How The Internet Has Changed Journalism

A reader writes:

This smallish site is devoted to the Tate/LaBianca killings. As a lawyer - I've long been interested in the Manson trial, and always suspected prosecutor Bugliosi cut a lot of corners. He placed far more blame on Manson than was warranted by the facts (it was really all about the girls and Tex). The "Helter Skelter" theory was always such transparent nonsense. But the subject is just too arcane to merit regular book treatment thru a mainstream publisher after all these years. So along comes this guy named "the Colonel" who has dedicated himself to meticulous journalism and blogging about the myths of the prosecution.

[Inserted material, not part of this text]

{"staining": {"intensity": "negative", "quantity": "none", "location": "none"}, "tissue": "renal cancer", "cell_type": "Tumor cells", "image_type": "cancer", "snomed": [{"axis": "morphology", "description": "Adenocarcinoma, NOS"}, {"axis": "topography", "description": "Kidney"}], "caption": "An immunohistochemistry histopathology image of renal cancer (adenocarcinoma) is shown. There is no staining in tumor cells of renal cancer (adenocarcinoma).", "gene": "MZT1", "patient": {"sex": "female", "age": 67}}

He has uncovered a boat load of facts and fascinating arcana for those interested in the trial. He's not saying Mason was innocent. He's just saying other people in the Family played larger roles than Manson, and Manson was more of a follower trying to keep up with his eager beaver family of dedicated, fiercely independent criminals. If Bugliosi had not placed such misguided emphasis on Manson, perhaps Kasabian and 40+ family members would not have escaped so easily to spend the next several decades in a nationwide crime wave.  

Prior to the Internet there was just no forum for this kind of detailed hard focus. The case lends itself to continual obsessive updating as new witnesses come forward after years of silence. Any hard copy book would be past its shelf life in a year.

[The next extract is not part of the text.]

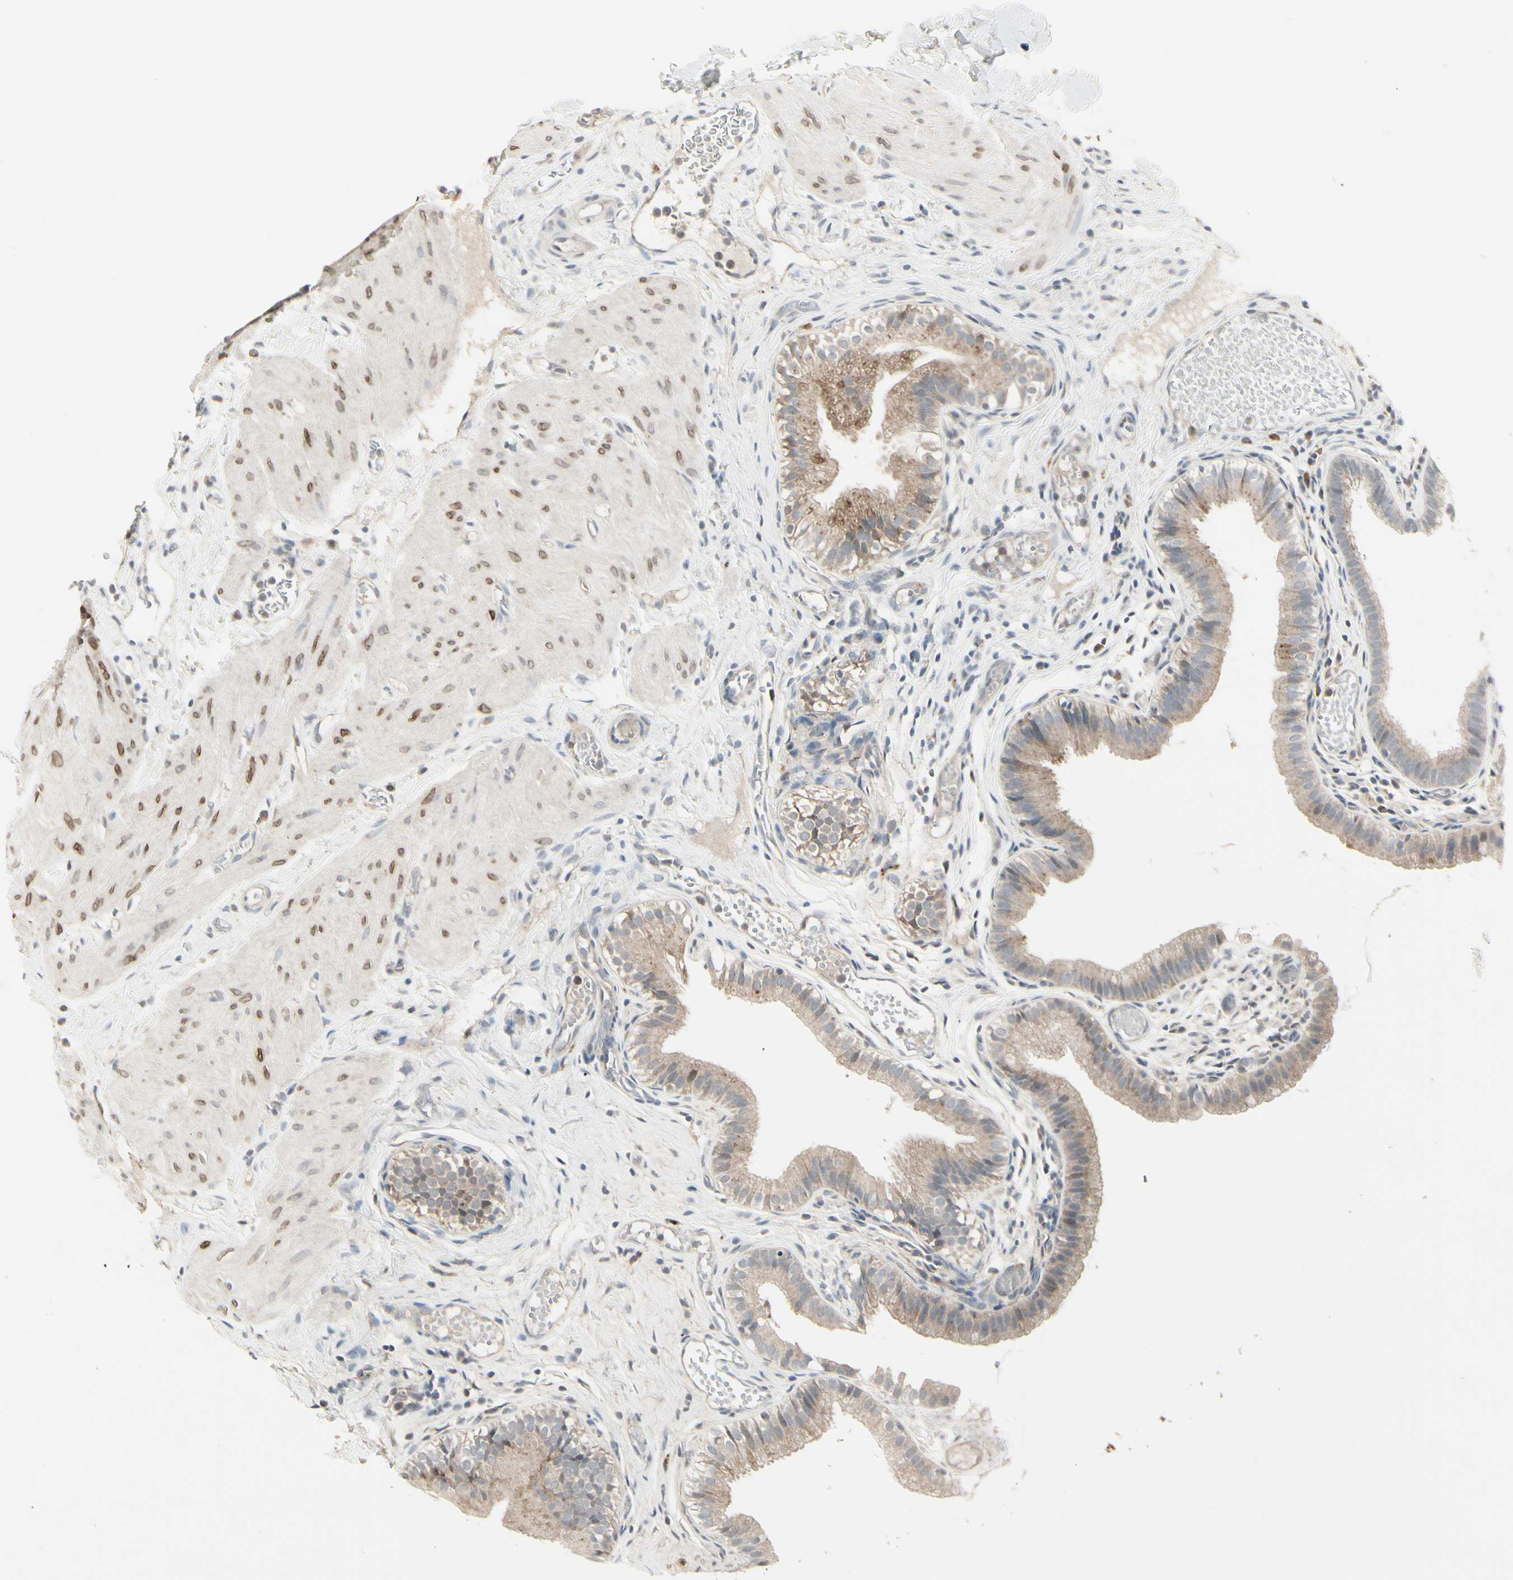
{"staining": {"intensity": "moderate", "quantity": ">75%", "location": "cytoplasmic/membranous"}, "tissue": "gallbladder", "cell_type": "Glandular cells", "image_type": "normal", "snomed": [{"axis": "morphology", "description": "Normal tissue, NOS"}, {"axis": "topography", "description": "Gallbladder"}], "caption": "This micrograph demonstrates immunohistochemistry (IHC) staining of unremarkable gallbladder, with medium moderate cytoplasmic/membranous staining in approximately >75% of glandular cells.", "gene": "GRN", "patient": {"sex": "female", "age": 26}}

In addition the Internet allows the author freedom for speculation, random musings, irreverent humor, taking on other bloggers, and occasional forays into unrelated topics. None of this would be tolerated by any mainstream publisher. 

Also the blogger is (I believe) gay, which leads to further interesting takes on the Manson family. For example I never knew one of the victims (Parent) and the only survivor (Garretson) were gay teenagers who had only recently come out. Garretson was living in the guest house as the on-site caretaker of the property for the owner who was also gay. Irrelevant perhaps, but interesting to followers of the case. 

What did we do before the Internet? The desire to drill down into multi-layered minutiae of small but important subjects was expanded a thousand times by the web. I really do believe its boosting our culture's collective IQ. And it makes it harder for the scoundrels, shysters, charlatans, and publicity whores of the world (like Bugliosi) to hide out.